Attribute reduction in interval-valued information systems based on information entropies

作者:Dai, Jian-hua*; Hu, Hu; Zheng, Guo-jie; Hu, Qing-hua; Han, Hui-feng; Shi, Hong
来源:Frontiers of Information Technology & Electronic Engineering, 2016, 17(9): 919-928.
DOI:10.1631/FITEE.1500447

摘要

Interval-valued data appear as a way to represent the uncertainty affecting the observed values. Dealing with interval-valued information systems is helpful to generalize the applications of rough set theory. Attribute reduction is a key issue in analysis of interval-valued data. Existing attribute reduction methods for single-valued data are unsuitable for interval-valued data. So far, there have been few studies on attribute reduction methods for interval-valued data.
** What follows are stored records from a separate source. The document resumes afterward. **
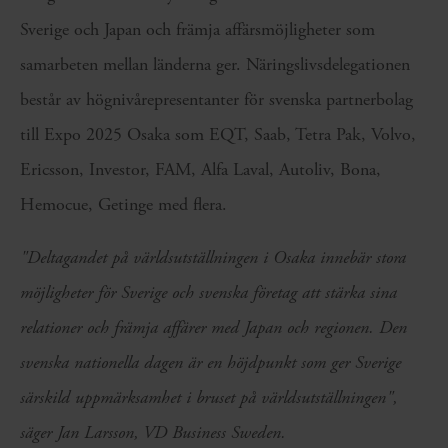
Sverige och Japan och främja affärsmöjligheter som
samarbeten mellan länderna ger. Näringslivsdelegationen
består av högnivårepresentanter för svenska partnerbolag
till Expo 2025 Osaka som EQT, Saab, Tetra Pak, Volvo,
Ericsson, Investor, FAM, Alfa Laval, Autoliv, Bona,
Hemocue, Getinge med flera.
"Deltagandet på världsutställningen i Osaka innebär stora
möjligheter för Sverige och svenska företag att stärka sina
relationer och främja affärer med Japan och regionen. Den
svenska nationella dagen är en höjdpunkt som ger Sverige
särskild uppmärksamhet i bruset på världsutställningen",
säger Jan Larsson, VD Business Sweden.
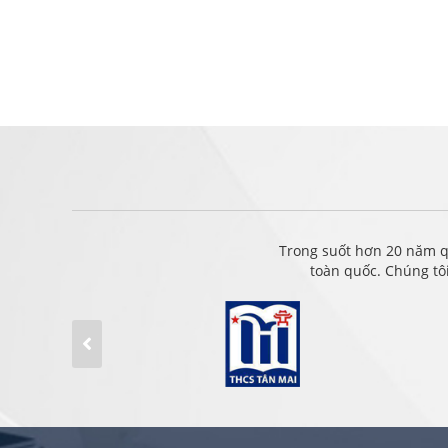
Trong suốt hơn 20 năm q
toàn quốc. Chúng tô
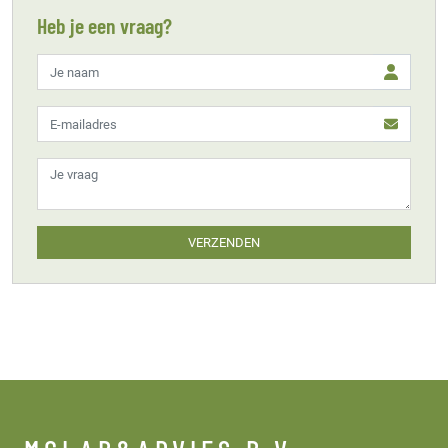
Heb je een vraag?
VERZENDEN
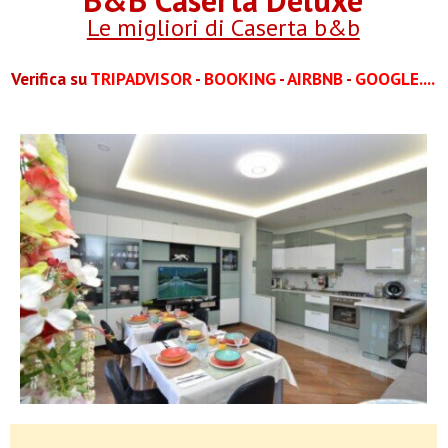
Le migliori di Caserta b&b
Verifica su
TRIPADVISOR
-
BOOKING
-
AIRBNB
-
GOOGLE....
In this paper, we propose a framework for attribute reduction in interval-valued data from the viewpoint of information theory. Some information theory concepts, including entropy, conditional entropy, and joint entropy, are given in interval-valued information systems. Based on these concepts, we provide an information theory view for attribute reduction in interval-valued information systems. Consequently, attribute reduction algorithms are proposed. Experiments show that the proposed framework is effective for attribute reduction in interval-valued information systems.